Secretary of Veterans Affairs Jim Nicholson ordered the review March 7 in the wake of news reports about poor outpatient housing facilities at Walter Reed Army Medical Center in Washington, D.C. - a non-VA health care facility.

Dr. Kussman said the Department's $519 million maintenance budget for this year, coupled with $573 million proposed for next year, should take care of maintenance shortcomings.

If additional funds are needed, VA pledged to work with congressional committees to identify how to best address those needs.

"VA facilities are inspected more frequently than any other health-care facilities in the nation," Dr. Kussman said. "We will continue to monitor closely the progress of corrective action identified by this special report."

VA operates the largest integrated health care system in the United States, with 155 hospitals, nearly 900 outpatient clinics and 135 nursing homes.

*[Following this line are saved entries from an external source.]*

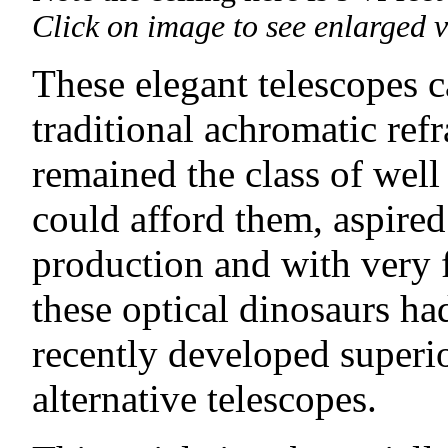
Click on image to see enlarged v
These elegant telescopes c
traditional achromatic refr
remained the class of well
could afford them, aspired
production and with very
these optical dinosaurs h
recently developed superi
alternative telescopes.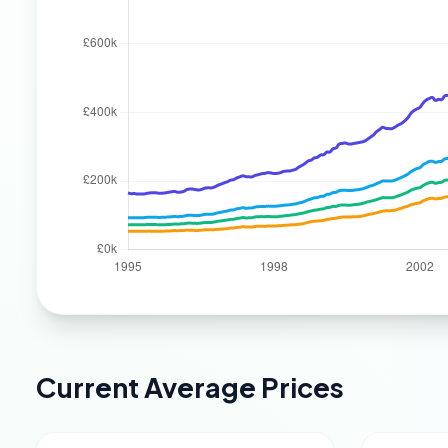
Current Average Prices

VA treated more than 5.4 million patients last year, accounting for about 55 million outpatient visits and 600,000 hospitalizations.

Military Intelligence Scholarships Available
The Military Intelligence Corps Association (MICA) is accepting applications through May 15 for undergraduate scholarships for family members of active-, reserve-component and retired soldiers who are MICA members.

Students may use scholarships for attendance at regionally accredited colleges, universities or state-approved vocational schools. Applicants must have acceptance at an institution of higher education and be pursuing their first undergraduate degree or a technical certificate.

Previous MICA scholarship recipients may compete for subsequent scholarships.

Eligible applicants must be a military intelligence soldier or the family member of an MI soldier who is serving in the active or reserve component, or who is a retired MI soldier. Family members are considered spouses, children or immediate relatives living with or supported by the qualifying soldier.

Instructions and application forms are available at MICA. MICA is the professional association of the U.S. Army's Military Intelligence Corps.

NGAUS History
NGAUS representatives testified to the House Armed Services Committee in the spring of 1956 in support of H.R. 7290, which would allow the appointment of female medical specialists to the National Guard.

In July 1956, Congress passed Public Law 845, authorizing female officers in the Guard. New York Air Guard Capt. Norma Parsons became the Guard's first female member. The Army Guard's first woman soldier was 1st Lt. Sylvia Marie St. Charles Law in January 1957.

By the end of 1957, the Air Guard had 42 female nurses, and the Army Guard had 11.

This Week in Guard History
March 26, 1952: South Korea - Guardsmen in various units (the 40th and 45th infantry divisions and artillery, engineer, maintenance and other mobilized Army Guard units) receive word that they will soon be going home.

The first increments mobilized for the war in August and September 1950, and the existing authority allowed them to be on active duty for only 21 months. Though later increased to 24 months, this increase did not apply to the first men called up.

While the units remained in place filled with draftees, Guardsmen began returning home. When they got back, however, those wishing to stay in the Guard had no unit to rejoin, as they were still in Korea.

The Guard and Army came up with a novel approach and created "holding" units with the same designations as those still deployed.